> **Work required**
The answer must be an exact copy of every entry, with no pictures in it.

(Input data begins)

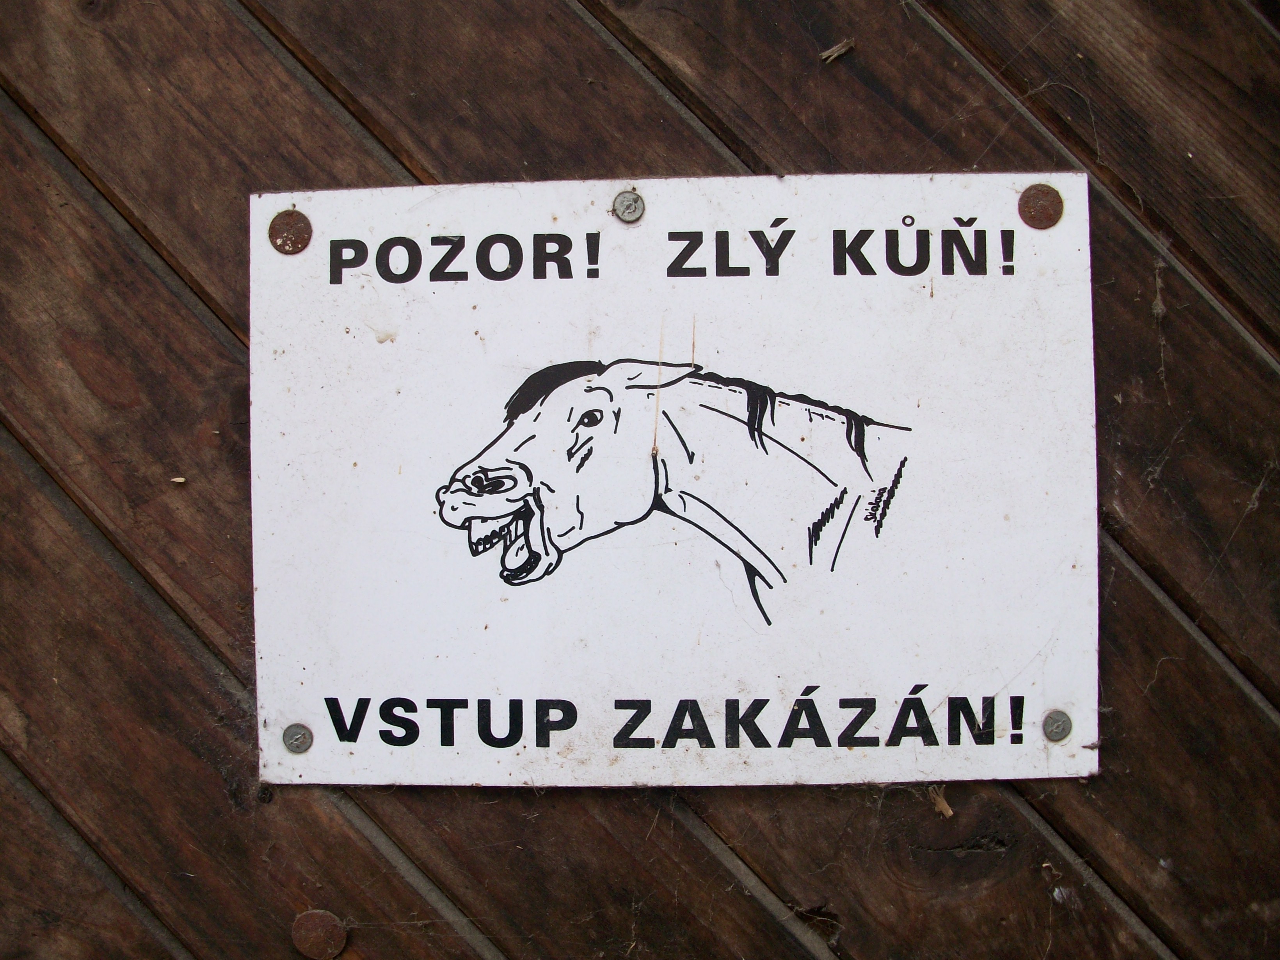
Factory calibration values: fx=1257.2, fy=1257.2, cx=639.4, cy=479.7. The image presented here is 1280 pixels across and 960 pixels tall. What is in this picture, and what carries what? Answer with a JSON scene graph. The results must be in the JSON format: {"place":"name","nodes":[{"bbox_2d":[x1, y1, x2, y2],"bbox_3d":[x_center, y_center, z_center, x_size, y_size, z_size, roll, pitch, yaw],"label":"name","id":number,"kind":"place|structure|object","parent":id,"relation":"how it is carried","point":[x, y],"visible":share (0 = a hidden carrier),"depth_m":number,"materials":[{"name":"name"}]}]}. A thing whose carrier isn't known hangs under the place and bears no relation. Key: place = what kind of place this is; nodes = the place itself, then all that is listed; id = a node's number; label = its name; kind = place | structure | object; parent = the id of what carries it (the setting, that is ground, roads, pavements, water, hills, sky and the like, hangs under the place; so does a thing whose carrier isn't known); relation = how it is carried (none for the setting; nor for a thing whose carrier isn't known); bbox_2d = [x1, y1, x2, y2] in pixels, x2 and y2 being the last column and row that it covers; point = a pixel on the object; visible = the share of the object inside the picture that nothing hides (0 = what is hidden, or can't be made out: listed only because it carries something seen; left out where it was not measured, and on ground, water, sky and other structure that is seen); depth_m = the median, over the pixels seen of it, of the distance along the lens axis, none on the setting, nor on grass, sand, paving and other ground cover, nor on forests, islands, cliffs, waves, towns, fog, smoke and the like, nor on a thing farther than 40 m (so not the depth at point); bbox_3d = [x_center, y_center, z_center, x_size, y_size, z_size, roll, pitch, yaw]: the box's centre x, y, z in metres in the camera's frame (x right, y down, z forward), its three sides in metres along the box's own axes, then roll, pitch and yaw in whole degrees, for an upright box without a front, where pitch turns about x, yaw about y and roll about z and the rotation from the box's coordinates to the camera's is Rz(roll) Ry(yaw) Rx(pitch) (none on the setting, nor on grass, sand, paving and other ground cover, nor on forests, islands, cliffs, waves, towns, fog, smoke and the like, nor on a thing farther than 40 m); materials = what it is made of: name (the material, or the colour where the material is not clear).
{"place":"outdoors","nodes":[
{"label":"outdoors","id":0,"kind":"place"},
{"bbox_2d":[0,0,1279,959],"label":"wooden wall","id":1,"kind":"structure","parent":0,"point":[348,843],"depth_m":0.45,"materials":[{"name":"brown wood"}]},
{"bbox_2d":[169,475,187,484],"bbox_3d":[-0.165,0.000,0.452,0.005,0.003,0.005,2,9,18],"label":"wood chip","id":2,"kind":"object","parent":1,"relation":"attached to","point":[178,480],"visible":0.95,"depth_m":0.45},
{"bbox_2d":[290,908,348,959],"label":"nail","id":3,"kind":"object","parent":1,"relation":"in","point":[335,947],"visible":0.97,"depth_m":0.46,"materials":[{"name":"metal"}]},
{"bbox_2d":[247,166,1100,787],"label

(Input data ends)

> **Written solution**
Factory calibration values: fx=1257.2, fy=1257.2, cx=639.4, cy=479.7. The image presented here is 1280 pixels across and 960 pixels tall. What is in this picture, and what carries what? Answer with a JSON scene graph. The results must be in the JSON format: {"place":"name","nodes":[{"bbox_2d":[x1, y1, x2, y2],"bbox_3d":[x_center, y_center, z_center, x_size, y_size, z_size, roll, pitch, yaw],"label":"name","id":number,"kind":"place|structure|object","parent":id,"relation":"how it is carried","point":[x, y],"visible":share (0 = a hidden carrier),"depth_m":number,"materials":[{"name":"name"}]}]}. A thing whose carrier isn't known hangs under the place and bears no relation. Key: place = what kind of place this is; nodes = the place itself, then all that is listed; id = a node's number; label = its name; kind = place | structure | object; parent = the id of what carries it (the setting, that is ground, roads, pavements, water, hills, sky and the like, hangs under the place; so does a thing whose carrier isn't known); relation = how it is carried (none for the setting; nor for a thing whose carrier isn't known); bbox_2d = [x1, y1, x2, y2] in pixels, x2 and y2 being the last column and row that it covers; point = a pixel on the object; visible = the share of the object inside the picture that nothing hides (0 = what is hidden, or can't be made out: listed only because it carries something seen; left out where it was not measured, and on ground, water, sky and other structure that is seen); depth_m = the median, over the pixels seen of it, of the distance along the lens axis, none on the setting, nor on grass, sand, paving and other ground cover, nor on forests, islands, cliffs, waves, towns, fog, smoke and the like, nor on a thing farther than 40 m (so not the depth at point); bbox_3d = [x_center, y_center, z_center, x_size, y_size, z_size, roll, pitch, yaw]: the box's centre x, y, z in metres in the camera's frame (x right, y down, z forward), its three sides in metres along the box's own axes, then roll, pitch and yaw in whole degrees, for an upright box without a front, where pitch turns about x, yaw about y and roll about z and the rotation from the box's coordinates to the camera's is Rz(roll) Ry(yaw) Rx(pitch) (none on the setting, nor on grass, sand, paving and other ground cover, nor on forests, islands, cliffs, waves, towns, fog, smoke and the like, nor on a thing farther than 40 m); materials = what it is made of: name (the material, or the colour where the material is not clear).
{"place":"outdoors","nodes":[
{"label":"outdoors","id":0,"kind":"place"},
{"bbox_2d":[0,0,1279,959],"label":"wooden wall","id":1,"kind":"structure","parent":0,"point":[348,843],"depth_m":0.45,"materials":[{"name":"brown wood"}]},
{"bbox_2d":[169,475,187,484],"bbox_3d":[-0.165,0.000,0.452,0.005,0.003,0.005,2,9,18],"label":"wood chip","id":2,"kind":"object","parent":1,"relation":"attached to","point":[178,480],"visible":0.95,"depth_m":0.45},
{"bbox_2d":[290,908,348,959],"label":"nail","id":3,"kind":"object","parent":1,"relation":"in","point":[335,947],"visible":0.97,"depth_m":0.46,"materials":[{"name":"metal"}]},
{"bbox_2d":[247,166,1100,787],"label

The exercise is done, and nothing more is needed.